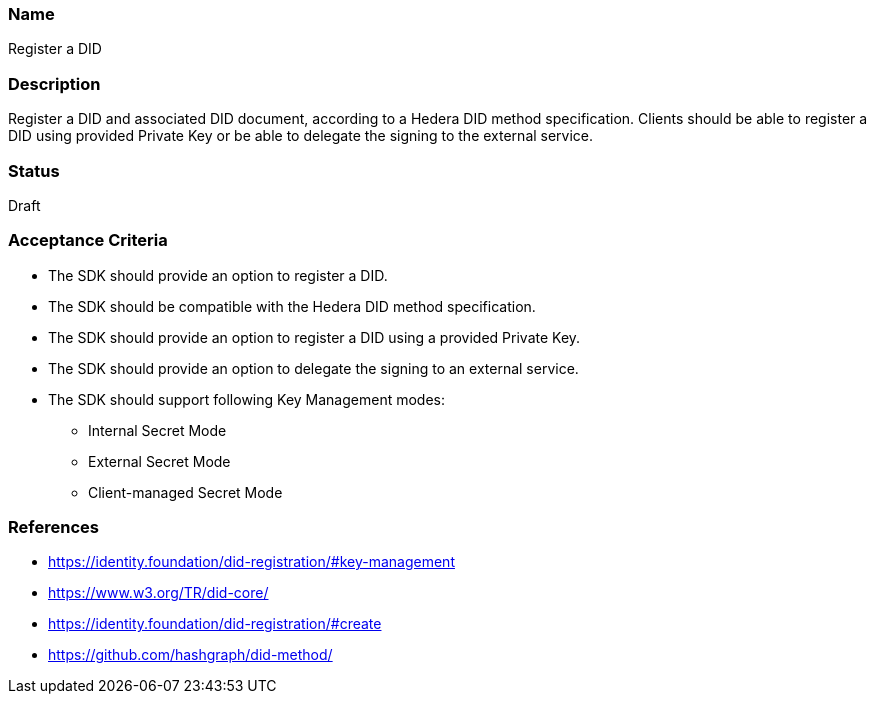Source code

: === Name
Register a DID
  
=== Description
Register a DID and associated DID document, according to a Hedera DID method specification. Clients should be able to register a DID using provided Private Key or be able to delegate the signing to the external service. 

=== Status
Draft

=== Acceptance Criteria
* The SDK should provide an option to register a DID.
* The SDK should be compatible with the Hedera DID method specification.
* The SDK should provide an option to register a DID using a provided Private Key.
* The SDK should provide an option to delegate the signing to an external service.
* The SDK should support following Key Management modes: 
** Internal Secret Mode
** External Secret Mode
** Client-managed Secret Mode

=== References
* https://identity.foundation/did-registration/#key-management
* https://www.w3.org/TR/did-core/
* https://identity.foundation/did-registration/#create
* https://github.com/hashgraph/did-method/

================

Exercise aim
From the first line to the last, give the data again exactly, but without pictures.

Output for this exercise
Source code

: === Name
Register a DID
  
=== Description
Register a DID and associated DID document, according to a Hedera DID method specification. Clients should be able to register a DID using provided Private Key or be able to delegate the signing to the external service. 

=== Status
Draft

=== Acceptance Criteria
* The SDK should provide an option to register a DID.
* The SDK should be compatible with the Hedera DID method specification.
* The SDK should provide an option to register a DID using a provided Private Key.
* The SDK should provide an option to delegate the signing to an external service.
* The SDK should support following Key Management modes: 
** Internal Secret Mode
** External Secret Mode
** Client-managed Secret Mode

=== References
* https://identity.foundation/did-registration/#key-management
* https://www.w3.org/TR/did-core/
* https://identity.foundation/did-registration/#create
* https://github.com/hashgraph/did-method/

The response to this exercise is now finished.